Our governance model needs to be readily extensible
Unfortunately, I believe our governance model and organizational structure has a tendency to reinforce the status quo and not adapt to changing times as quickly as it should. Examples of this rigidity are plenty. See, for example, the inability of the Technical Committee to come up with a single set of criteria for Zaqar’s graduation from incubation status. As a member of the Technical Committee, I can say I was pretty embarrassed at the way we treated the Zaqar contributor community. I’d love for the role of the Technical Committee to change from one of Judge to one of Advisor. The current Supreme OpenStack Court vision just reinforces the impression that our community cannot find a meaningful balance between progress and stability, and I for one refuse to admit that such a balance cannot be reached.
The current organization of official OpenStack Programs is something I also believe is no longer useful, and discourages our community from extending itself in the ways we should be extending. For example, we should be encouraging the sort of competition and pluralism that having multiple overlapping services like Ceilometer, Monasca, and Stacktach all under the OpenStack tent would bring.
There is no core
Finally, unless it’s not obvious, I don’t believe there is any OpenStack core. Or at least, that there’s any use to spending the effort required to concoct what it might be.

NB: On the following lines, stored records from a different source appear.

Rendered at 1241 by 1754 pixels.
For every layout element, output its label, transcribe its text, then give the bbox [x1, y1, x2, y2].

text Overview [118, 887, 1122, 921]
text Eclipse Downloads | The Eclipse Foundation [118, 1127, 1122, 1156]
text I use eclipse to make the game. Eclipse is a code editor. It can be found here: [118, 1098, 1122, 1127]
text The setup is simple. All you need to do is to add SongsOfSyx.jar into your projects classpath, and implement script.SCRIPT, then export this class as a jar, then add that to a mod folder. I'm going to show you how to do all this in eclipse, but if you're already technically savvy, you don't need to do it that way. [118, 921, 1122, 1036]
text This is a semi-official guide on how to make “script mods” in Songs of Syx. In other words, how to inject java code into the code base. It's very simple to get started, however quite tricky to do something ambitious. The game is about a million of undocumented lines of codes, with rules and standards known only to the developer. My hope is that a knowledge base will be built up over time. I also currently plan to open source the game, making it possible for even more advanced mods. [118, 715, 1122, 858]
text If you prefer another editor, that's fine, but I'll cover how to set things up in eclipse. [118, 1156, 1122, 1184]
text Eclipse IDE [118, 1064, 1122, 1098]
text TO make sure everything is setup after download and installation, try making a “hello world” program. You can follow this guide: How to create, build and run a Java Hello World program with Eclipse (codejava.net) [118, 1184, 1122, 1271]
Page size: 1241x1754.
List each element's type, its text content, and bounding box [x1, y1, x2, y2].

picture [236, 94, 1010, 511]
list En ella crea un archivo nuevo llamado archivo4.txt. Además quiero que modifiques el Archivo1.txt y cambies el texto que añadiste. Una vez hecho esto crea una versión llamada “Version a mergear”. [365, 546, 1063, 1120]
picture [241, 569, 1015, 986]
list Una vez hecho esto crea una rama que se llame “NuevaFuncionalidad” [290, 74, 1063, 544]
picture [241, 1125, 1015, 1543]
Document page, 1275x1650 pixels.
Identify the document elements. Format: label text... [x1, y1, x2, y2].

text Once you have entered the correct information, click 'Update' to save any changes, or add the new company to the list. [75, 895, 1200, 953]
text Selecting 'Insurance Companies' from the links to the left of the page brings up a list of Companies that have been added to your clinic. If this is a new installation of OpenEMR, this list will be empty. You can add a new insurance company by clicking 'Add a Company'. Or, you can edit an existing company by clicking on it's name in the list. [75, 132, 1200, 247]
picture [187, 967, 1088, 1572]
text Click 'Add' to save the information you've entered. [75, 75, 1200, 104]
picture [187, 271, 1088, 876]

OK, I think that’s just about enough for one night of writing. Thanks very much if you made it all the way through. I look forward to your comments.
OK, yes, golf balls have more than just a core and a larger plastic covering…just go with me on this and stop being so argumentative.
Denoting some subset of OpenStack projects as “core” may be useful to industry pundits and marketing folks, but those aren’t OpenStack users.